Phone resale values are relatively stable for iPhones (top-valued category). Negotiating a minimum guaranteed price per condition tier with the buyer removes downside risk.

Risk: Low

Mission / brand alignment

The recycling angle reinforces community care. Explicit marketing that funds go directly to Shop Talk programming ensures the connection to mission is clear and credible to the community.

What we need from the board

The ask

This program can be fully live within 12 weeks of board approval, with minimal out-of-pocket investment. Bins and signage are sourced through community donations.

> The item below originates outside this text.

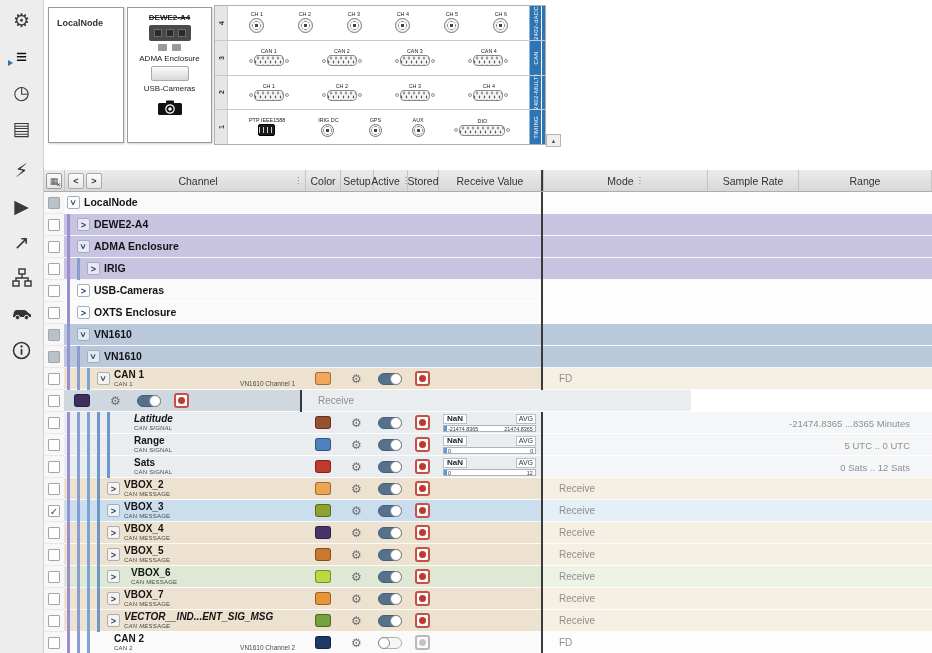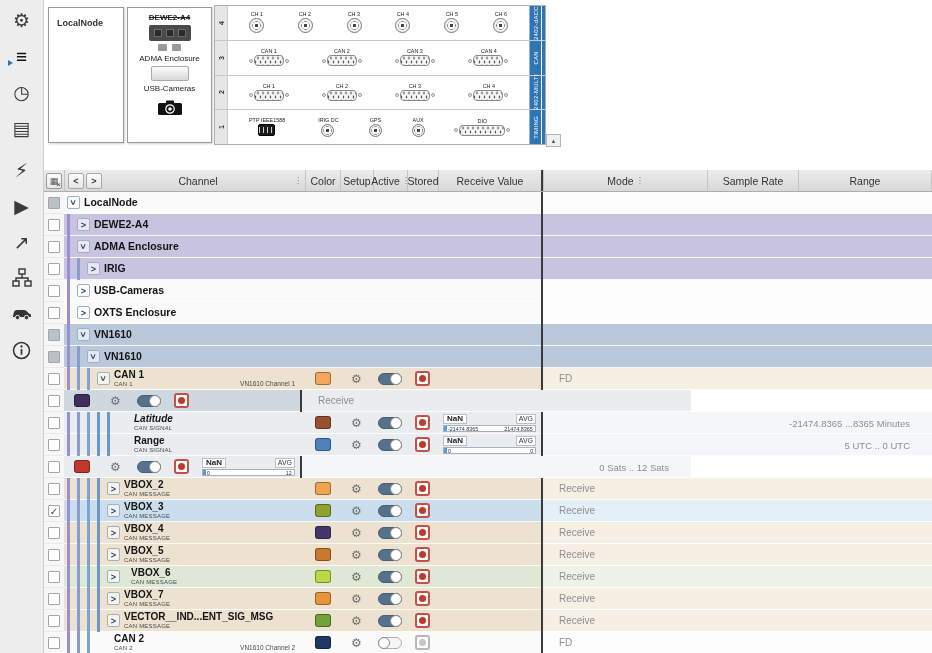"Sats" div.cell { html: none -> <div> <div></div> <div></div> <div></div> <div></div> <div></div> <div> <div>Sats</div> <div>CAN SIGNAL</div> </div> </div> }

Motions for board approval

  • Motion 1 — Pilot authorization. Authorize a 3-month pilot across 50 DFW locations. Leverages existing Shop Talk partner relationships for rapid enrollment with no new outreach required.
  • Motion 2 — Operating budget. Approve $800–$1,500/year for logistics and contingency. Covers quarterly pickup fuel and admin only. Bins and signage are donated — zero materials cost to the organization.
  • Motion 3 — Program coordinator. Designate a staff member or volunteer as program lead. Estimated commitment: 4–6 hours per month for collection coordination, buyer communication, and impact reporting.
  • Motion 4 — Buyer outreach. Authorize negotiations with G1 Tech Dallas and Cash N Phones Dallas. Goal: a standing bulk purchase agreement with guaranteed minimum pricing per condition tier before first collection.
  • Motion 5 — 90-day review. Schedule a board report-back at 90 days post-launch. Report covers: phones collected, first-sale revenue, participating location count, and recommendation on full network expansion.

12-week launch timeline

  • Wks 1–2. Board approval · contact buyers · solicit donated bins and signage from community partners.
  • Wks 3–5. Confirm all 50 locations · prepare and label bins · finalize purchase agreement with buyer.
  • Wks 6–10. Install bins at all 50 locations · launch community announcement · collection begins.
  • Wk 12 ✓. Program fully live · first collection route · 90-day board review scheduled.